**What you will do:** Starting with the first line of the records, write out each line exactly until you have included the line containing "right wrist: (461, 282)".

**Dataset extract:**
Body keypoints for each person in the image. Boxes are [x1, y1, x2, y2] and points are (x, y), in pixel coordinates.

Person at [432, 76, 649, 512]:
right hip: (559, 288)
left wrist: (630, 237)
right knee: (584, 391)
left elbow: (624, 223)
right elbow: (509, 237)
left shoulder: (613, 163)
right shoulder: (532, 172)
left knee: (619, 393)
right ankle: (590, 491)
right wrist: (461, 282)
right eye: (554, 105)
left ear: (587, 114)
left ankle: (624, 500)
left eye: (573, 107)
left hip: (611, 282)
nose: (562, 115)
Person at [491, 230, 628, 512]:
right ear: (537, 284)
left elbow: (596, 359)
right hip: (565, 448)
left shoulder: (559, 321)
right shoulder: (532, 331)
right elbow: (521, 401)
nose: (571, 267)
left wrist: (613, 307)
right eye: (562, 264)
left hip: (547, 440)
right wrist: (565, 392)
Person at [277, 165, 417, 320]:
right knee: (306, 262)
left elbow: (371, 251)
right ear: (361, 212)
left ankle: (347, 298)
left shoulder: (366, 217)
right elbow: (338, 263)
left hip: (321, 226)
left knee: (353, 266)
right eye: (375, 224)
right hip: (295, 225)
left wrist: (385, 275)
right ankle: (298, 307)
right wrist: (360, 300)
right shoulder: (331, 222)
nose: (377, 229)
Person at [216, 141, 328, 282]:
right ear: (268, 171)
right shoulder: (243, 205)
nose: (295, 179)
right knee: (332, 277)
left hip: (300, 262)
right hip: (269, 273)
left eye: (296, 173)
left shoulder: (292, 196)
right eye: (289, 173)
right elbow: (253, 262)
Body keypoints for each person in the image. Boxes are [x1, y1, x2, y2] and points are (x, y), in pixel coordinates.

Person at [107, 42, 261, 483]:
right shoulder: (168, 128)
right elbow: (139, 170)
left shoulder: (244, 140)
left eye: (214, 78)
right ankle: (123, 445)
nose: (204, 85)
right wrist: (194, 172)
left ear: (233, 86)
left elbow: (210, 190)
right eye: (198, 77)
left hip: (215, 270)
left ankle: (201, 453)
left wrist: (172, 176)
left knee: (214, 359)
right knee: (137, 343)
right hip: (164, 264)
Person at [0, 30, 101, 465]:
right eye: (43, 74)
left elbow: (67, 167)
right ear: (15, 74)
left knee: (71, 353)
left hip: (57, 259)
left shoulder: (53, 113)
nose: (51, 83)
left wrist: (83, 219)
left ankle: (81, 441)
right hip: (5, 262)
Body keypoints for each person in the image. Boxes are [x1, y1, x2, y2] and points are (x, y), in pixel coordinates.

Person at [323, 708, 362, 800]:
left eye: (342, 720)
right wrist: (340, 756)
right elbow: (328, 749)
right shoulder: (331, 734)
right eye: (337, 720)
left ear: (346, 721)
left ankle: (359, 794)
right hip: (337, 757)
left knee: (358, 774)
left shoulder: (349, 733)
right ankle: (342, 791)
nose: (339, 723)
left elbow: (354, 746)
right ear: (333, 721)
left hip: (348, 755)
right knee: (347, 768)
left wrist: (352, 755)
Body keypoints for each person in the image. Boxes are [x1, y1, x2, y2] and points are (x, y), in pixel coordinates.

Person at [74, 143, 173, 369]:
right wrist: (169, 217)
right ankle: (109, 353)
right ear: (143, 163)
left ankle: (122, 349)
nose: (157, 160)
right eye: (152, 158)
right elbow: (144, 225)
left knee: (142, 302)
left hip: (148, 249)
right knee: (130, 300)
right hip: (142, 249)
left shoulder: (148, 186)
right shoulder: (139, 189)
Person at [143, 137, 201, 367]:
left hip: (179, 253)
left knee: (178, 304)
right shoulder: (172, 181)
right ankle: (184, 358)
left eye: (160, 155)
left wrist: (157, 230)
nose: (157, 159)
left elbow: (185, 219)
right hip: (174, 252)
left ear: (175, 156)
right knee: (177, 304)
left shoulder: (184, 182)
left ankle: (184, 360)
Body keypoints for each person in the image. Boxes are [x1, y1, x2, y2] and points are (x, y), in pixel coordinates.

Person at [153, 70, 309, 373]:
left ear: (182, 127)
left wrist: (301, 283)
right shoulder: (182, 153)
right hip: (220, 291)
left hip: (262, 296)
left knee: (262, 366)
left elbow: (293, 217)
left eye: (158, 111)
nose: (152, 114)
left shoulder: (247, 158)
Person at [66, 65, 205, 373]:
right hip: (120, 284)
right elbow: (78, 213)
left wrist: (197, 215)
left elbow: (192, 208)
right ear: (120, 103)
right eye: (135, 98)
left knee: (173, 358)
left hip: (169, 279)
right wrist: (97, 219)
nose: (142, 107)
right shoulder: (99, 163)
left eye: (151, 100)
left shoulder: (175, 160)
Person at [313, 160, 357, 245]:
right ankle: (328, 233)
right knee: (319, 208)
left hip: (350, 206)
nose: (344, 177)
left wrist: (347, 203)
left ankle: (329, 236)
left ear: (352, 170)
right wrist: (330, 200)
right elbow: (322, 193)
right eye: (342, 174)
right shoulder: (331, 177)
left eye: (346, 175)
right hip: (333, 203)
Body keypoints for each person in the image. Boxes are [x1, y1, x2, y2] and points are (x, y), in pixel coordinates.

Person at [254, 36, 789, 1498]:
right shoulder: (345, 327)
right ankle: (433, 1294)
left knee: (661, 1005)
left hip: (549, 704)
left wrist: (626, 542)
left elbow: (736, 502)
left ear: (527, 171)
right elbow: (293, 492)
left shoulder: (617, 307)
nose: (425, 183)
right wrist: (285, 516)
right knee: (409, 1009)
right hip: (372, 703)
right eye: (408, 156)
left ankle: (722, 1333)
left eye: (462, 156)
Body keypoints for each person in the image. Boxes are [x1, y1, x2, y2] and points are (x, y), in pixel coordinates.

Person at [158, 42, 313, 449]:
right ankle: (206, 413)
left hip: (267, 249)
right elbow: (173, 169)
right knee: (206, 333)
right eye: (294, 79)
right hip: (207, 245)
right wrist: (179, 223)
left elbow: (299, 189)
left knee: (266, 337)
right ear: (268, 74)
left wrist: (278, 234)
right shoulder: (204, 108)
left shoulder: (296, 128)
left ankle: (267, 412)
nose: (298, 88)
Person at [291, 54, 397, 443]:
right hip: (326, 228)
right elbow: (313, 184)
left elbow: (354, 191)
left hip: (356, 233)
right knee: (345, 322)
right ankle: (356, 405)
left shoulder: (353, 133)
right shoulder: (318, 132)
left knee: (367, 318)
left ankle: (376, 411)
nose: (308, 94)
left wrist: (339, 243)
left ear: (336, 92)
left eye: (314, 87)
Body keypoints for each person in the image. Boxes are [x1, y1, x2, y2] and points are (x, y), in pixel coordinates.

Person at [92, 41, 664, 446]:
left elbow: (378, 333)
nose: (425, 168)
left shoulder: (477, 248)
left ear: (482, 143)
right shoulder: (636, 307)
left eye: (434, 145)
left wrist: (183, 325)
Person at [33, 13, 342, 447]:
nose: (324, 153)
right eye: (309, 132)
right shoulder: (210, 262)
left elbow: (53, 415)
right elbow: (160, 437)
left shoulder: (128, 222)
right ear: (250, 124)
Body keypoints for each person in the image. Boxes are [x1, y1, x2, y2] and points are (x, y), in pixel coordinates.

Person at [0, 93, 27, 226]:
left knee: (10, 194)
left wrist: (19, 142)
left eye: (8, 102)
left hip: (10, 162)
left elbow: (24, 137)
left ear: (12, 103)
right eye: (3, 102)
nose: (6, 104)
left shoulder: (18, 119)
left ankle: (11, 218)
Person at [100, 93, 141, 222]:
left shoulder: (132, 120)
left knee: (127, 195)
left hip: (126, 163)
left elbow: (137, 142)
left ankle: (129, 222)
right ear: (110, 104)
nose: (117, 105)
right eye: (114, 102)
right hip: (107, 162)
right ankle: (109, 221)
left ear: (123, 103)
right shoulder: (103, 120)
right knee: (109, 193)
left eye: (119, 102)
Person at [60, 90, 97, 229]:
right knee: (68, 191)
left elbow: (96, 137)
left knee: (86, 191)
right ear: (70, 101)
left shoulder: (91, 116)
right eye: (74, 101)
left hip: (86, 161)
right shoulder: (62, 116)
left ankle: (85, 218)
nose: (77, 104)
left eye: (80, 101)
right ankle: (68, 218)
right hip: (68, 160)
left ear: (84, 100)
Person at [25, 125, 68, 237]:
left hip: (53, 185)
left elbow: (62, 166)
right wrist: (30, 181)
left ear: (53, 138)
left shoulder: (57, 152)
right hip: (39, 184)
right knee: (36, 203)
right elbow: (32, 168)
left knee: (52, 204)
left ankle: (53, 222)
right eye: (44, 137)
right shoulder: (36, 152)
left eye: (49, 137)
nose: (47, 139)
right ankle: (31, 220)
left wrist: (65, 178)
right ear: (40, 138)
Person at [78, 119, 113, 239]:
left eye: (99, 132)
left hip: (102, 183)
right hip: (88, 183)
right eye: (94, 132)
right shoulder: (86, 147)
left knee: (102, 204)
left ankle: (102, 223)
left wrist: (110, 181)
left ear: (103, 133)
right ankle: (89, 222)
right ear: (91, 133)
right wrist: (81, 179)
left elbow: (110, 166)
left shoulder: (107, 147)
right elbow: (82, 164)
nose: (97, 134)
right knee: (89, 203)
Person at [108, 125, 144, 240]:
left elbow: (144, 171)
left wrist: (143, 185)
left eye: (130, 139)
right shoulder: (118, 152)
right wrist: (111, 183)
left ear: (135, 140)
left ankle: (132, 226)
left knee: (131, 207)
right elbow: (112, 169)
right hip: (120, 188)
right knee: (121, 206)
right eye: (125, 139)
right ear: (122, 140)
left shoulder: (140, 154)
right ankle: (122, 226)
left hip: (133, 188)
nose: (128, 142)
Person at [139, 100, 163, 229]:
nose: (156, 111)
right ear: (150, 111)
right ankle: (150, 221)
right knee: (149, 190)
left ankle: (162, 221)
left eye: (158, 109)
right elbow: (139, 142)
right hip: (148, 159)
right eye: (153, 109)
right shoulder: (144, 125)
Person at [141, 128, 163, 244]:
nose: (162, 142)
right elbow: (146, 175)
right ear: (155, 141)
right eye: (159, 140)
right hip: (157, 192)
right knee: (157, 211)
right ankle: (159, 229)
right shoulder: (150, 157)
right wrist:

**Output for this exercise:**
Body keypoints for each person in the image. Boxes are [x1, y1, x2, y2] and points are (x, y), in pixel coordinates.

Person at [432, 76, 649, 512]:
right hip: (559, 288)
left wrist: (630, 237)
right knee: (584, 391)
left elbow: (624, 223)
right elbow: (509, 237)
left shoulder: (613, 163)
right shoulder: (532, 172)
left knee: (619, 393)
right ankle: (590, 491)
right wrist: (461, 282)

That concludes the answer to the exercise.